Wilson the biologist believes in an empirical ethics, drawn from observation of the genetic and historical sources of our attitudes and behaviours. Wilson the man has clearly a visionary and even mystical temperament, which leads to considerable beauty and imaginative force in his descriptions of our planet and its inhabitants. He begins Consilience with a visionary sentence. 'I remember very well the time when I was captured by the dream of unified learning.' Much later he compares this vision to the sense of the unity of things he had as a born-again Baptist in the American South. It is in this way that 'consilience' is in danger of becoming a belief-system, analogous to those belief systems he tenderly and respectfully rejects.

I think the readers of popular science have, at least some of them, a desire to believe in knowledge and order from a position of clerkly scepticism. This comes less easily to most people than an adherence to a belief system per se, and can speak with the voice of the admirable and resolutely prickly Lewis Wolpert, who maintains that science does not come naturally to human beings, that most people have no understanding at all of what most scientists are doing, and that it is not for scientists, as scientists, to make ethical pronouncements, though they may presumably do so as citizens. I have been to several Sci-art events where the scientists showed us wonders - precise and intricate events in the world, beautiful forms, order and disorder - while the 'artists' (not all, but most) fell back on comfort words, 'intuition, expressing my personal vision, human values ...' Wilson is on the side of the angels, and he is a true scientist, and shows us marvels. He does us good by showing us the undreamed of minute particulars of the lives of hives and the foraging bivouacs of army ants. Yet he is in danger of straying into a vague general language, which is like smoke and syrup.

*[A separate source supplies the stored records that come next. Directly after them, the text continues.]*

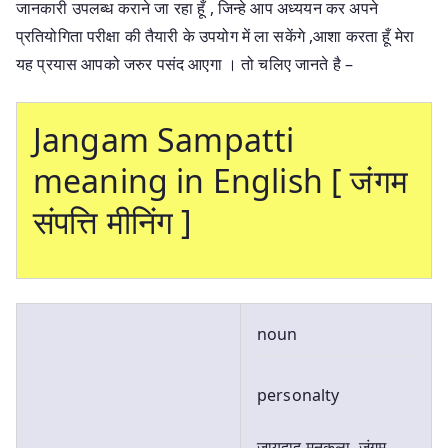
जानकारी उपलब्ध कराने जा रहा हूँ , जिन्हे आप अध्ययन कर अपने
प्रतियोगिता परीक्षा की तैयारी के उपयोग में ला सकेंगे ,आशा करता हूँ मेरा
यह प्रयास आपको जरुर पसंद आएगा । तो चलिए जानते है –
Jangam Sampatti
meaning in English [ जंगम
संपत्ति मीनिंग ]
noun
personalty
जायदाद मनक़ूला, जंगम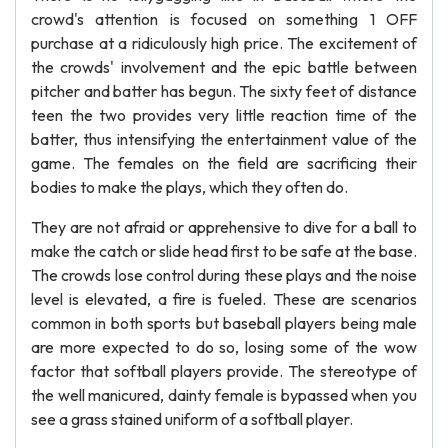
crowd's attention is focused on something 1 OFF
purchase at a ridiculously high price. The excitement of
the crowds' involvement and the epic battle between
pitcher and batter has begun. The sixty feet of distance
teen the two provides very little reaction time of the
batter, thus intensifying the entertainment value of the
game. The females on the field are sacrificing their
bodies to make the plays, which they often do.
They are not afraid or apprehensive to dive for a ball to
make the catch or slide head first to be safe at the base.
The crowds lose control during these plays and the noise
level is elevated, a fire is fueled. These are scenarios
common in both sports but baseball players being male
are more expected to do so, losing some of the wow
factor that softball players provide. The stereotype of
the well manicured, dainty female is bypassed when you
see a grass stained uniform of a softball player.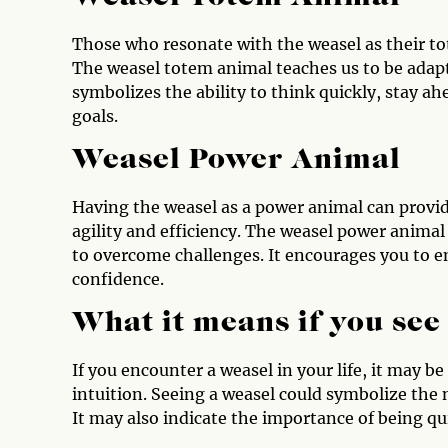
Those who resonate with the weasel as their to
The weasel totem animal teaches us to be adapta
symbolizes the ability to think quickly, stay a
goals.
Weasel Power Animal
Having the weasel as a power animal can provid
agility and efficiency. The weasel power animal
to overcome challenges. It encourages you to 
confidence.
What it means if you see
If you encounter a weasel in your life, it may b
intuition. Seeing a weasel could symbolize the
It may also indicate the importance of being qu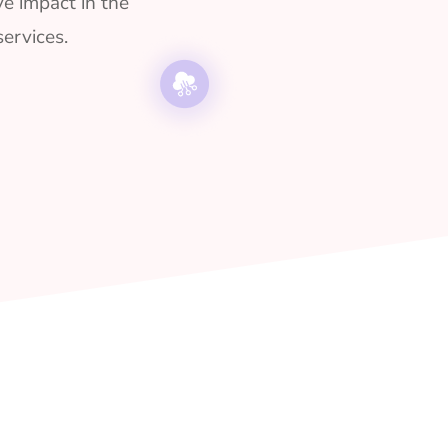
ve impact in the
ervices.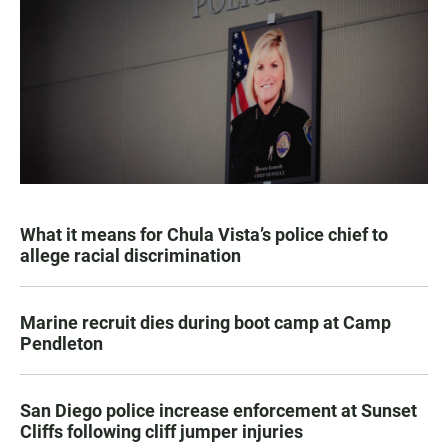
What it means for Chula Vista’s police chief to
allege racial discrimination
Marine recruit dies during boot camp at Camp
Pendleton
San Diego police increase enforcement at Sunset
Cliffs following cliff jumper injuries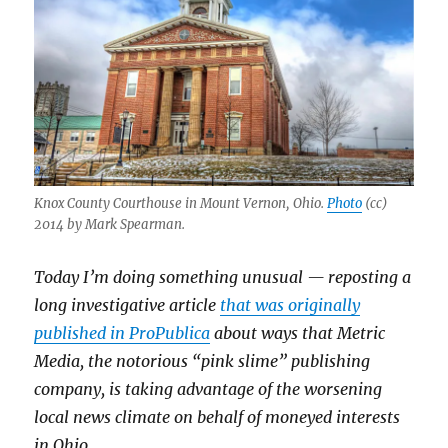
Knox County Courthouse in Mount Vernon, Ohio.
Photo
(cc)
2014 by Mark Spearman.
Today I’m doing something unusual — reposting a
long investigative article
that was originally
published in ProPublica
about ways that Metric
Media, the notorious “pink slime” publishing
company, is taking advantage of the worsening
local news climate on behalf of moneyed interests
in Ohio.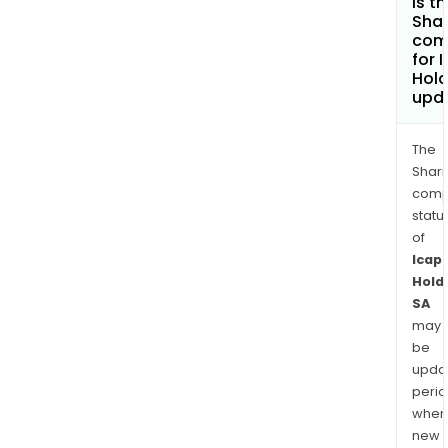
is t
Shar
com
for 
Hold
upd
The
Shari
comp
statu
of
Icap
Hold
SA
may
be
upda
perio
when
new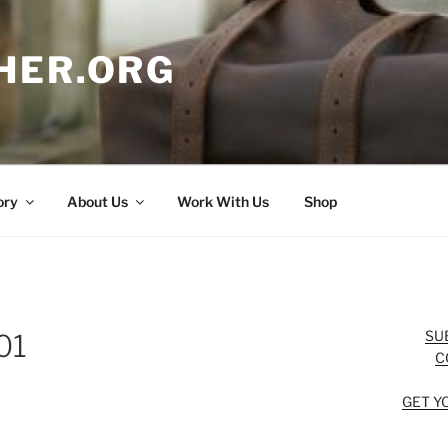
HER.ORG
ory
About Us
Work With Us
Shop
SU
01
C
GET Y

At the end of Consilience, Wilson the citizen does the other thing he does better than anyone - making a visionary, human plea for the consideration of bio-diversity before it is too late. He describes the (exciting, not nasty) artificial world we live in, with what he calls the 'prostheses' of electronics, modem transport, household goods and communications, and makes the case for preserving the rest of the inhabitants of the planet (not only glamorous tigers but unknown mites and leeches) with passion, intelligence and conviction. He knows he speaks to inherited human nature as well as to developed modern interests. He is a great man. This is not his best book.